O Grupo Prerrogativas divulgou nesta quinta-feira (30) uma dura nota em defesa de Jorge Messias e classificou como “sórdida e mesquinha manipulação” a articulação que levou o Senado a rejeitar a indicação do advogado-geral da União ao Supremo Tribunal Federal. A entidade afirmou que a votação foi contaminada por interesses políticos estranhos ao rito constitucional.
Na avaliação do grupo, a derrota de Messias não decorreu de questionamentos técnicos sobre sua capacidade jurídica, mas de uma operação conduzida para impor desgaste simultâneo ao Palácio do Planalto e ao próprio STF. O Prerrogativas sustenta que senadores usaram a sabatina para externar insatisfações com decisões recentes da Corte, especialmente as punições impostas aos envolvidos nos atos golpistas de 8 de janeiro.

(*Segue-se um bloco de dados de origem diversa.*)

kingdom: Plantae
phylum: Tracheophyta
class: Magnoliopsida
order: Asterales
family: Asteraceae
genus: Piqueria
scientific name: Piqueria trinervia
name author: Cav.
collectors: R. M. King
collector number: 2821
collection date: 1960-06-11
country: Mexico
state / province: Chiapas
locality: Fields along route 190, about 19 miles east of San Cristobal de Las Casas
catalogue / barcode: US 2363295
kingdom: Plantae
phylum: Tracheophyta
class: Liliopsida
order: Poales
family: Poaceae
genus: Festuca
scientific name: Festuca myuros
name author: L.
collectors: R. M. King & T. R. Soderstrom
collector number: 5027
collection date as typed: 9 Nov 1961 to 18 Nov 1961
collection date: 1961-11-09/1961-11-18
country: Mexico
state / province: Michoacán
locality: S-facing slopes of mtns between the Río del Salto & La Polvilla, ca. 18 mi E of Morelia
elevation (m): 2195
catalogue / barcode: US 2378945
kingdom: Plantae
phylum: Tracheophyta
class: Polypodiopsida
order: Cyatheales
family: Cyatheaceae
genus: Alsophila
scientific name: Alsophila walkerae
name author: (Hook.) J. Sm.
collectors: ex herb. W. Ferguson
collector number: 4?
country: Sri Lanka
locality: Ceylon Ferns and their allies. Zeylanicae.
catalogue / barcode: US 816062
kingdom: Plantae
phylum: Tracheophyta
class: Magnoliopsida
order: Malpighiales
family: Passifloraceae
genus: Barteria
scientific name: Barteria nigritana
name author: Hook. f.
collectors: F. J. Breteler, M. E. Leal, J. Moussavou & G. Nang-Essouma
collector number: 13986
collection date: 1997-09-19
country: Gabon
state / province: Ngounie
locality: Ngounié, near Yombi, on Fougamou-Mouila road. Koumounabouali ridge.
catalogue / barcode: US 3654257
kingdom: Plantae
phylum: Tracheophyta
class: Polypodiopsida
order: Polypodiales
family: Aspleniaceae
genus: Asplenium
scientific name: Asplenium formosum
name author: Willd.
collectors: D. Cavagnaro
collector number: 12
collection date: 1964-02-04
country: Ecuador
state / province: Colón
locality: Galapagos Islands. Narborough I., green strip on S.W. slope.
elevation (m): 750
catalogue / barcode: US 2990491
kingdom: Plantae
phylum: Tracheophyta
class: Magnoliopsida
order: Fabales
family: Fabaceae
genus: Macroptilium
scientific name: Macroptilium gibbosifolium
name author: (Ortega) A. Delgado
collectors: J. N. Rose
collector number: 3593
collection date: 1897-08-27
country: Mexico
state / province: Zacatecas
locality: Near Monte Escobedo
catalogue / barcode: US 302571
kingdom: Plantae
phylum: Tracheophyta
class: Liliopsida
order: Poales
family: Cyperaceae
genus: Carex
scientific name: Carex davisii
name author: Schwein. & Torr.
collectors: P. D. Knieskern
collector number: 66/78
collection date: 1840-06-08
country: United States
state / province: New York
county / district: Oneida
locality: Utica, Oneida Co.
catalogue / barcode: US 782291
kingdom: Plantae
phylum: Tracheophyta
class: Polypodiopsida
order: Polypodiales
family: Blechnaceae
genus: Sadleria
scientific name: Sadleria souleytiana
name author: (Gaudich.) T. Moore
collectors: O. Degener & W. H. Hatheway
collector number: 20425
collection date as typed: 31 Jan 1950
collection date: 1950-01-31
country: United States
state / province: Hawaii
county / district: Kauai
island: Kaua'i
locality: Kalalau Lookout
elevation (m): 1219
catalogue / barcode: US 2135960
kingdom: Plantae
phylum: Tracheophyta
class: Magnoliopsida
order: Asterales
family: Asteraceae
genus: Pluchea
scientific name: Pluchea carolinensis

“O ministro Jorge Messias foi vítima de uma sórdida e mesquinha manipulação”, diz um dos trechos centrais da nota. A entidade acrescenta que “motivações rasteiras e ignominiosas da política” foram trazidas para um procedimento que deveria se limitar à avaliação constitucional do indicado.
Segundo o texto, os senadores “se afastaram de sua incumbência constitucional” ao transformar a votação em instrumento de pressão contra ministros do Supremo e contra o governo Lula. Para o grupo, a rejeição serviu menos para avaliar Messias e mais para produzir um recado político em meio à escalada de tensão entre Congresso, Judiciário e Planalto.
O Prerrogativas afirma ainda que, ao barrar o nome do AGU, “foi o Senado que se rebaixou vergonhosamente”. Na leitura da entidade, Messias saiu preservado institucionalmente e exibiu “a grandeza de seu caráter e de sua sabedoria”, enquanto a Casa teria exposto a deterioração do ambiente político que cerca a relação entre os Poderes.